I suppose the Utopian vision would be one in which everyone lives in harmony and enjoys equal rights, opportunities, and freedom regardless of their race, ethnicity, sexuality, gender, able-bodiedness, etc., but to start, I want people of colour to exist in the US without constant fear of deportation, rape, and police violence, and I want reparation and recognition for Native Americans. I want Americans to engage in critical discourse about the nation's issues without this "America is the greatest country in the world" attitude that occludes self-analysis.
Q: How have you felt your writing has grown over time? Are there certain themes or phrases you feel more drawn to nowadays?
I was very influenced by my experiences during the 2 years I spent in New York. I had the benefit of attending so many literary events at and outside of NYU, and the privilege of reading my classmates' work every week. The conversations and poems from this time helped me feel more comfortable braiding history with my writing. I have many friends I owe my gratitude to. I often turned to my friend Monica Sok and our advisor Kimiko Hahn to talk about my position as a contemporary Asian woman poet writing about history, war, trauma, gender, sexuality, etc.
Here's a longer answer with more background. When I moved to Canada, I didn't question my existence there or the reasons I was there. I didn't know what it would be like to be a Korean outside of Korea. I think it's the frustrated energy dug out from repeated humiliation over the years that helped my writing grow. The humiliation I felt having my identity erased or challenged by people who didn't care about my identity. I would think, I'm not here to be told that all Asians are the same. I'm not here so that kids can ask me to teach them Japanese. I'm not here to hear jokes about North Korea.
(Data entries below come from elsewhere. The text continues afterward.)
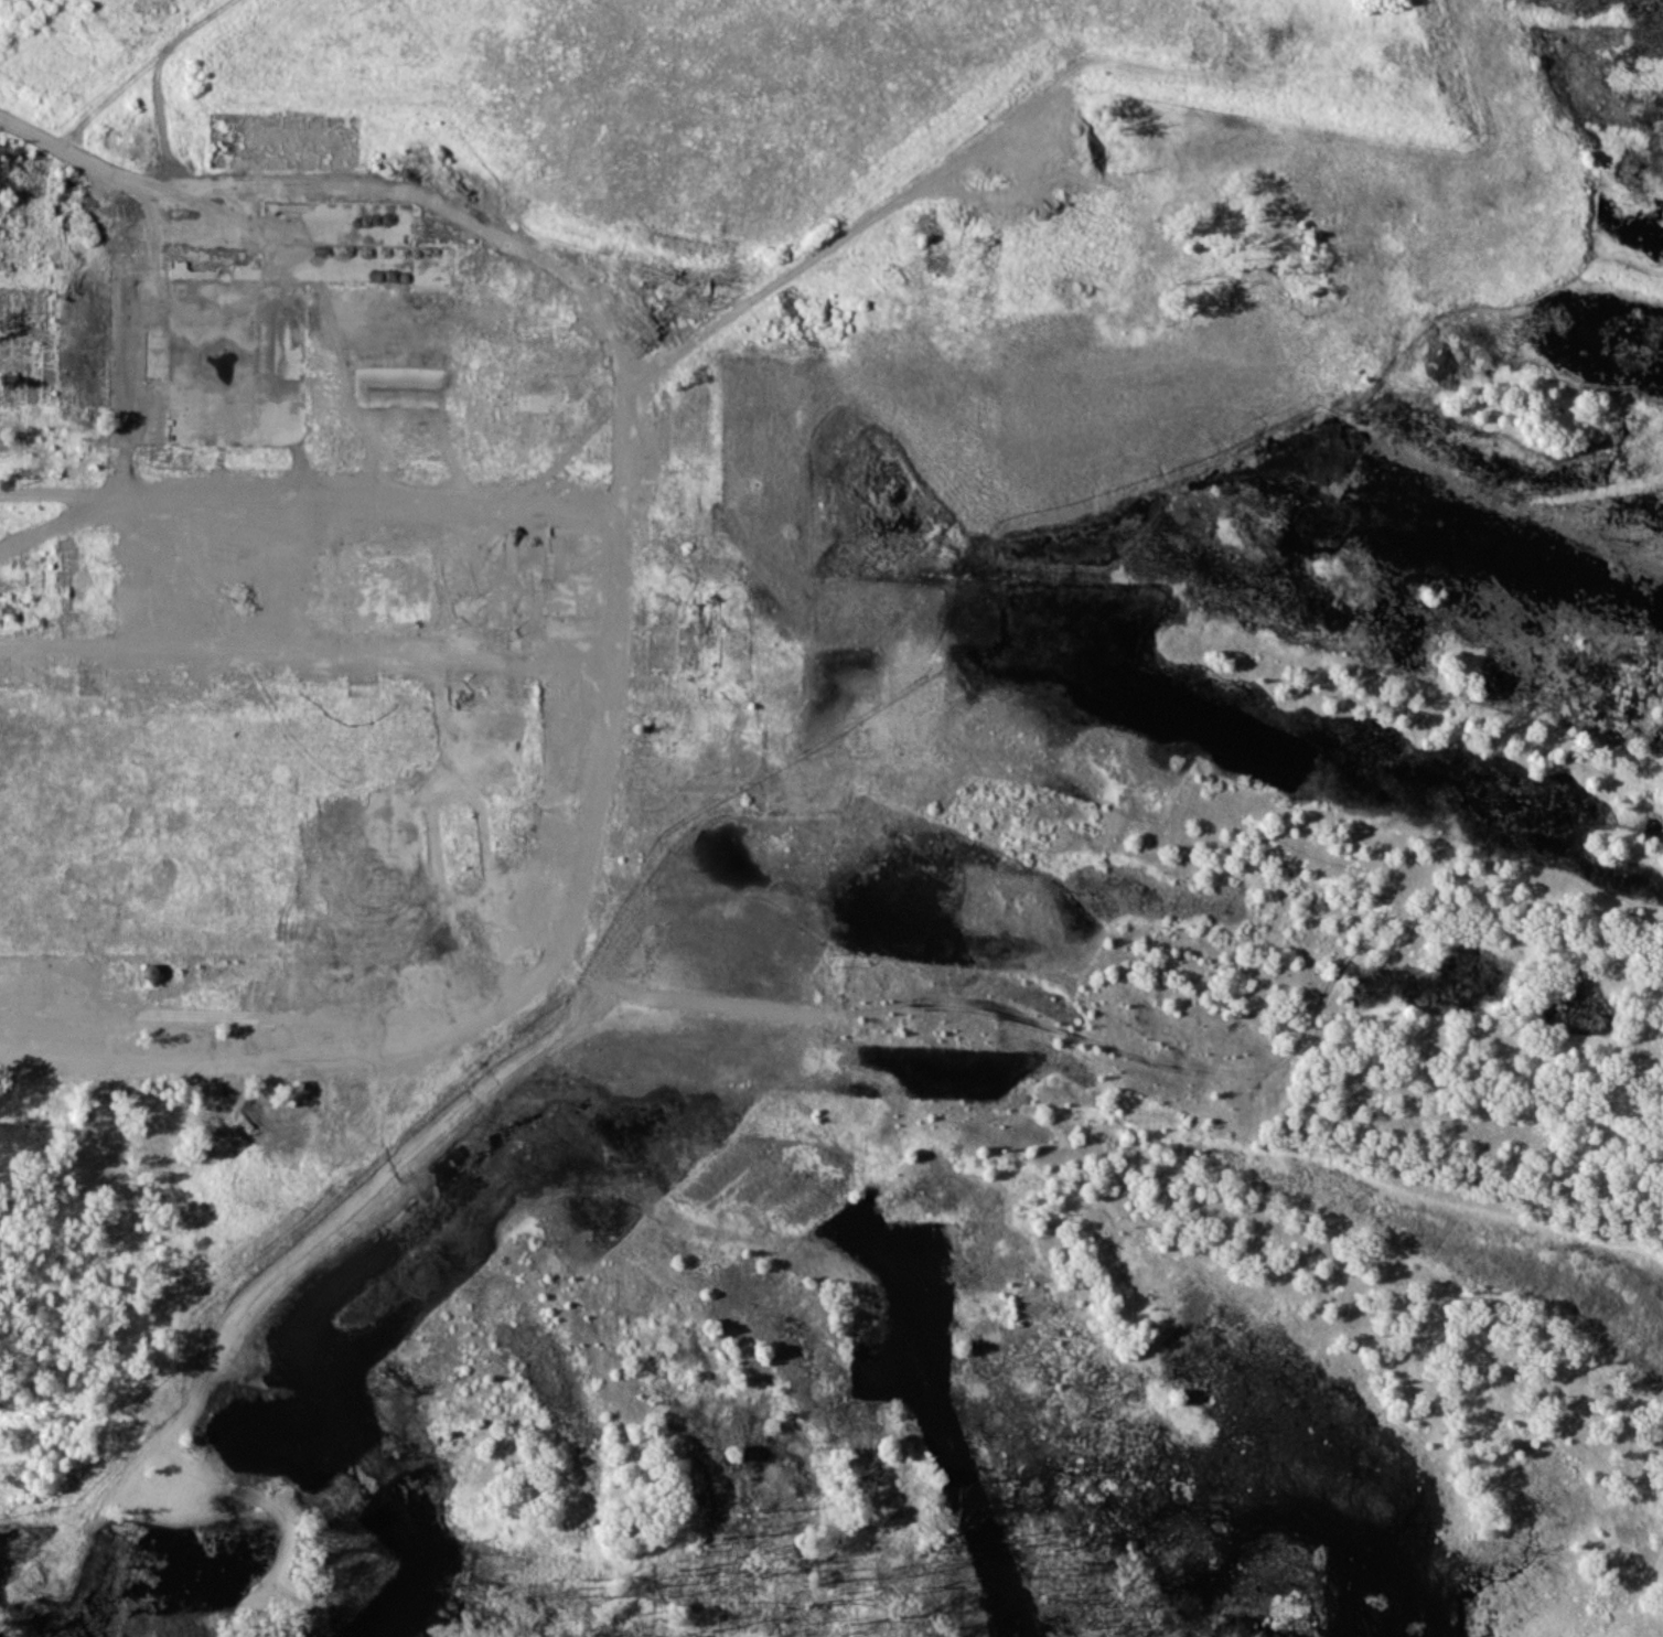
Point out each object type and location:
road: (140, 70)
landfill: (759, 84)
road: (629, 380)
building: (153, 967)
road: (502, 995)

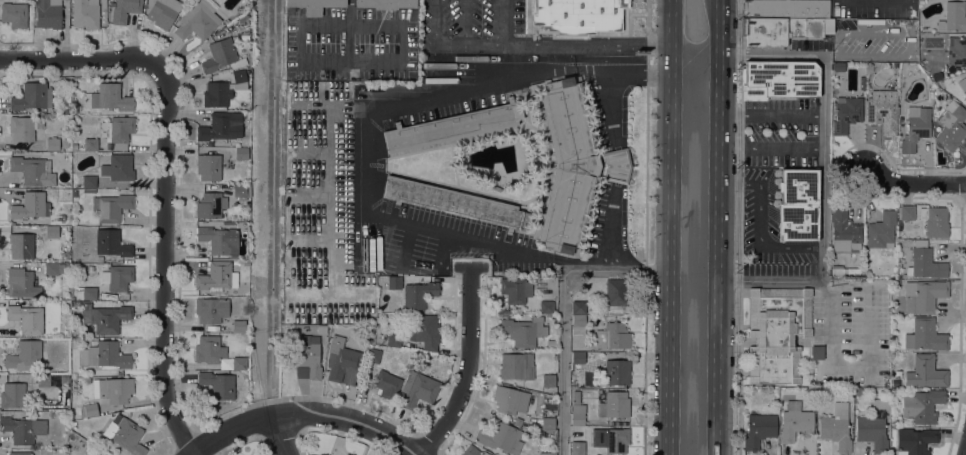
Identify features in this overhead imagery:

Then why am I still in the US? What do my experiences, those of my parents, my grandparents, and my ancestors have to do with my life here?
The humiliation from realizing that so much of what I know about myself comes from painful Korean collective memories and my family's memories, but most Americans know very little about the Japanese Occupation and the Korean War (or anything outside of the US, for that matter). Do people in the US talk about the Asian context of the Second World War? Or the Cold War, how the Soviet Union and the United States tried to take control of Korea, Taiwan, Vietnam--countries invaded and occupied by the Japanese Empire--to become the new hegemonic power over Asia? The Korean War is sometimes dubbed a "forgotten war" in the US. Even during the war, there were hardly any protests against the Korean War in the US like there were for Vietnam; any protests would have been accused of being Communist. The US was extremely heavily involved in the civil war, the US itself has been transformed by it (McCarthyism, restructuring of defense policies, etc.), yet not many people seem to know anything about the War. The War didn't solve anything so the country is still divided and officially at war, but, like I said earlier, people will spew jokes about North Korea instead.
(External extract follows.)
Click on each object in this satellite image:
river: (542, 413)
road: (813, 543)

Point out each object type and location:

Q: What advice would you give your younger self?
Find more books by writers of colour; you won't be offered nearly enough in English classes. Also, I know you're angsty, but be kinder to your parents. They will always be your biggest cheerleaders.
Q: Who inspires you? Both in writing and in general.
My parents. My mom is a woman of unflinching resolve. She left behind her husband, her friends, her job, everything she grew up with in Korea to come to Canada with me and my sister. She was a popular dentist in Korea and suddenly she was, in her words, a helpless and stupid person in Canada due to her limited English. But she has always been the strongest, the most fearless, and the most positive person I know. She is now back in Korea and is an animal rights activist. My dad has a deep appreciation in and knowledge of art and music and has a great sense of social justice. Neither of my parents is directly involved in my writing life, but they inspire me to pursue what I believe in and love.